Covid-19 : au Mali, le secteur du coton bat de l’aile

Suite à la baisse du prix du coton-graine et à l’augmentation du prix des équipements agricoles, les réactions se multiplient du côté des paysans. Beaucoup sont décidés à réduire leur périmètre de culture du coton. Ce qui n’augure rien de bon pour la campagne cotonnière 2020-2021 encore moins pour le secteur du coton.

 

La baisse du prix du coton-graine, combinée à la hausse du prix des équipements qu’utilisent les cotonculteurs, crée des remous. Beaucoup de paysans sont prêts à ne pas cultiver de coton cette année. La Covid-19 y est pour quelque chose.

Dans son communiqué du 30 avril 2020, l’Interprofession du coton du Mali (IPC) indique que les prix d’achat de base du coton, pour la campagne agricole 2020-2021, sont respectivement 200 francs CFA pour les cotons de très bonne qualité et de 175 francs CFA pour les qualités moyennes. Pour la campagne 2019-2020, ces prix étaient respectivement 275 francs CFA et 235 francs CFA.

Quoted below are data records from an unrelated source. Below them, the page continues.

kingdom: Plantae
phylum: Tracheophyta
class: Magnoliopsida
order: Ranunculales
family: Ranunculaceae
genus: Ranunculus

Cette hausse des prix, grand paradoxe, se greffe sur l’augmentation du prix des équipements agricoles. Selon Adama Coulibaly, agriculteur à Fabalé dans la région de Ségou, « beaucoup de cotonculteurs ne cultiveront pas de coton cette année » à cause de cette situation

En effet, l’année dernière, la Compagnie malienne pour le développement des textilex (CMDT) cédait aux paysans, à crédit, des insecticides à 4 133 francs CFA contre 4 240 francs CFA cette année. Quant aux engrais, ils étaient cédés à crédit à 11 658 francs CFA durant la campagne écoulée contre 18 405 francs CFA pour la campagne 2020-2021.

Difficulté sur le marché mondial 

Cette problématique autour du prix du coton n’est pourtant pas tributaire des autorités maliennes. « Des usines de textiles sont à l’arrêt en Asie, des cargaisons de fibres sont encore en attente d’exportation et le plongeon, début avril, du cours du coton est à son plus bas niveau depuis 2009. La faiblesse des prix du pétrole ayant rendu les fibres synthétiques plus compétitives que les fibres naturelles… », indique RFI. Ce problème auquel le marché mondial est confronté n’est qu’une conséquence de la récession économique engendrée par la pandémie de coronavirus.

Selon Bakary Togola, conseiller agricole au Centre de gestion de Sanando (Ségou), la CMDT est confrontée à des difficultés cette année. C’est ce qui entraine cette baisse du prix du coton-graine.

Le désengagement des paysans 

Toutefois, face à cette décision, les paysans semblent catégoriques : « Le développement de l’agriculture du coton que recherche l’État malien sera impossible sur cette voie », indique Sinaly Diarra, agriculteur à Tissala, dans la région de Ségou. Sans tergiverser, M. Diarra craint au contraire que cette situation n’entraine une décroissance de la production cotonnière au Mali. « S’il n’y a pas de coton cette année, c’est l’État le fautif », prévient-il.

Il y a des zones dans la région de Ségou qui ont fait une production de 55 tonnes de coton l’année dernière, explique M. Togola, et qui espéraient atteindre les 100 tonnes cette année. « Avec cette décision, beaucoup d’agriculteurs ont décidé de diminuer leur quantité », déplore-t-il.

Insécurité alimentaire 

La situation est assez délicate et pourrait conduire à une insécurité alimentaire l’année prochaine. En effet, selon M. Togola, « dans la zone de Ségou, nombreux sont les paysans qui cultivent le coton afin d’avoir des engrais, des insecticides, des herbicides, etc., qu’ils utilisent aussi dans leur champ de céréales ». Or, la quantité de ces produits chimiques est fonction de la superficie de coton cultivée. Les paysans prennent ces équipements en comptant sur les revenus du coton. « Mais cette année, ça sera difficile ».

Malgré que les acteurs du coton aient décidé d’ajouter 15 francs CFA sur le prix d’achat de chaque kilogramme de coton-graine produit et vendu, les paysans leur lancent un appel afin qu’ils revoient leur copie pendant qu’il est encore temps. Le Mali ne doit pas perdre sa position de premier producteur de coton en Afrique.